Im Jahr 2015 hat die Invalidenversicherung in 1900 Fällen Ermittlungen wegen Verdachts auf Versicherungsmissbrauch aufgenommen und insgesamt 1940 Ermittlungen abgeschlossen. Dabei bestätigte sich der Verdacht in 540 Fällen. Daraus resultierten Einsparungen von rund 154 Millionen Franken bei jährlichen Kosten von rund 8 Millionen Franken.

Weiter will der Bundesrat sicherstellen, dass verurteilte Personen, die sich dem Straf- oder Massnahmenvollzug entziehen, keine Leistungen erhalten. Künftig sollen Überweisungen in solchen Fällen sistiert werden können. Heute dürfen Zahlungen erst eingestellt werden, wenn sich die betreffende Person im Vollzug befindet.

Die Versicherungen sollen ihre Leistungen zudem vorsorglich einstellen können, wenn jemand die Meldepflicht verletzt hat oder einer Kontrolle nicht fristgerecht nachgekommen ist. Solche vorsorglichen Leistungseinstellungen werden zwar bereits praktiziert, doch die Gerichte beurteilten die Zulässigkeit dieser Massnahme bisher unterschiedlich.
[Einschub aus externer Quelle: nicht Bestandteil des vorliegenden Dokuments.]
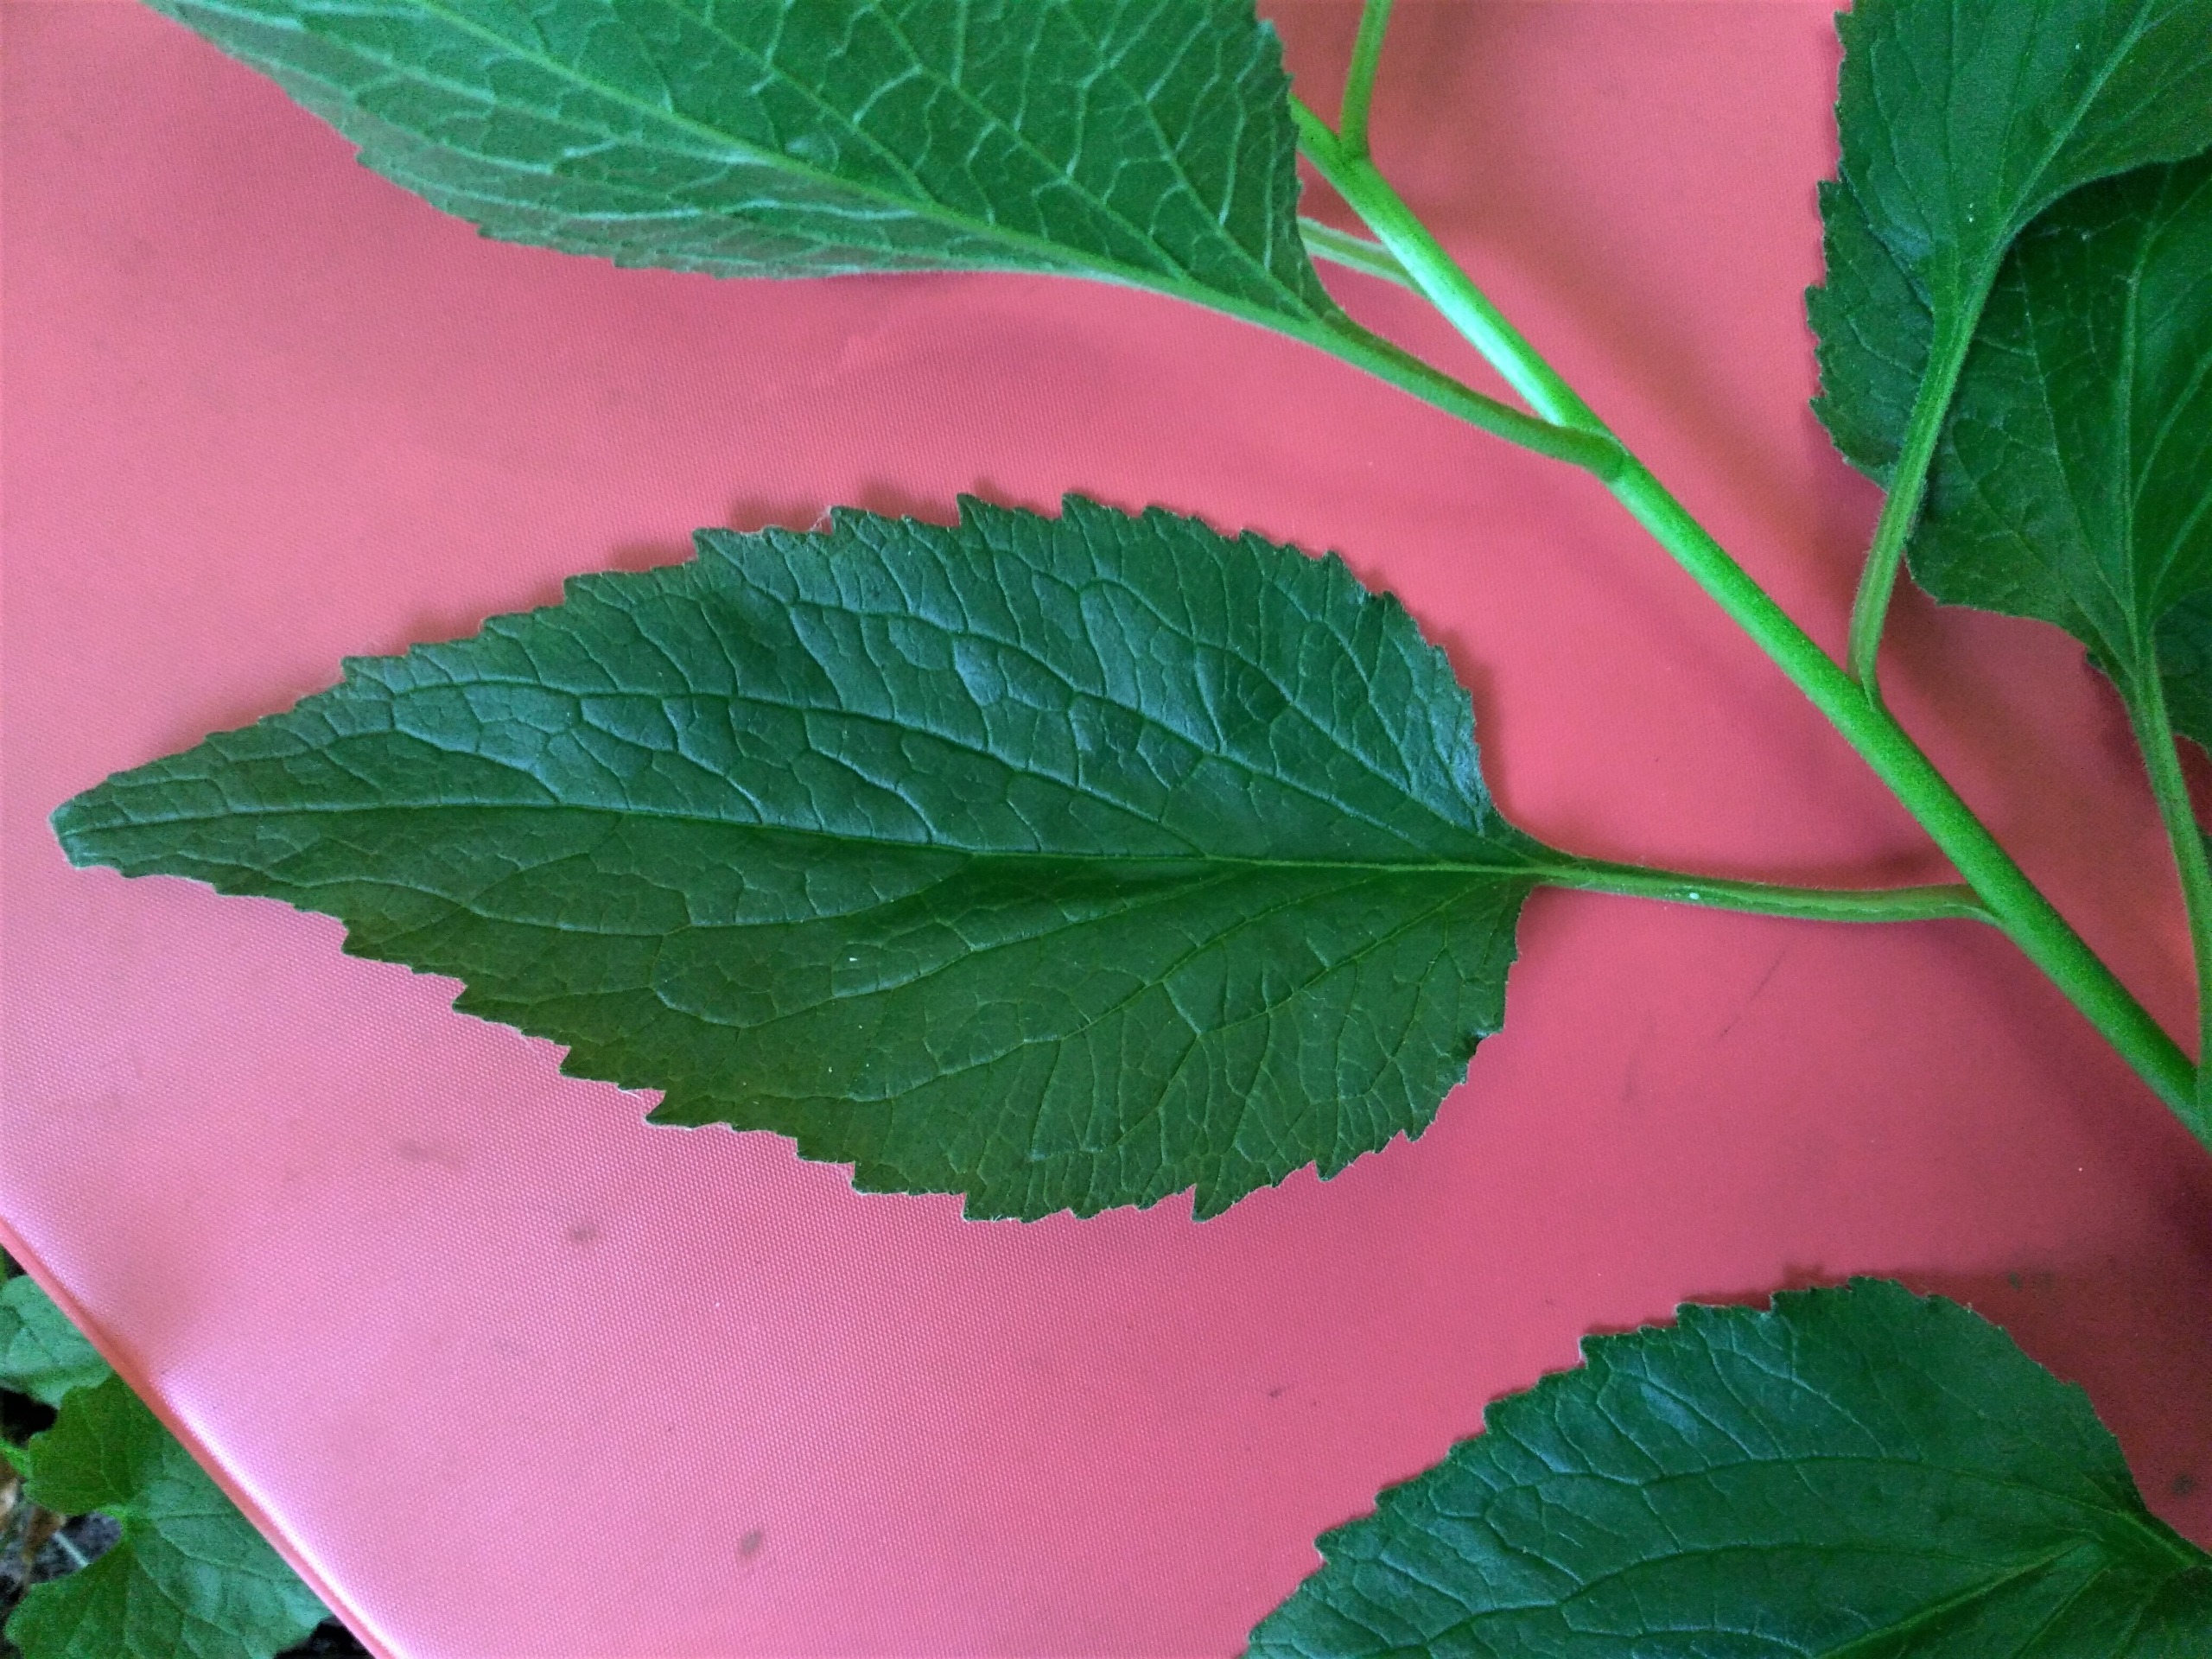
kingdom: Plantae
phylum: Tracheophyta
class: Magnoliopsida
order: Asterales
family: Campanulaceae
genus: Campanula
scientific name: Campanula latifolia
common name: Bredbladet klokke
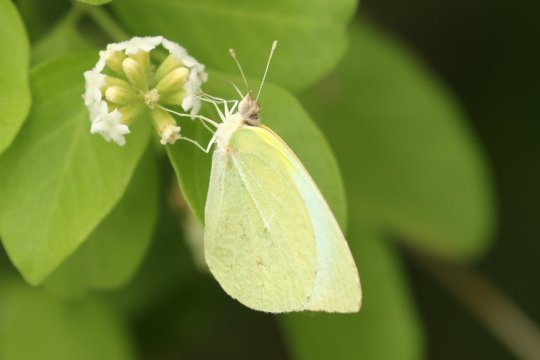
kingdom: Animalia
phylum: Arthropoda
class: Insecta
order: Lepidoptera
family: Pieridae
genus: Kricogonia
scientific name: Kricogonia lyside
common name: Lyside Sulphur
Strassburg widerspricht Bundesgericht

Heute ist die gesetzliche Grundlage in der Schweiz vor allem für Observationen ungenügend. Das hat der Europäische Gerichtshof für Menschenrechte in Strassburg vergangenen Herbst festgestellt. Entsprechende Anpassungen im Sozialversicherungsgesetz waren zwar bereits geplant. Weil das Bundesgericht die Überwachung von Versicherten aber mehrfach als legal bezeichnet hatte, ging man davon aus, der Einsatz von Versicherungsdetektiven sei genügend abgesichert.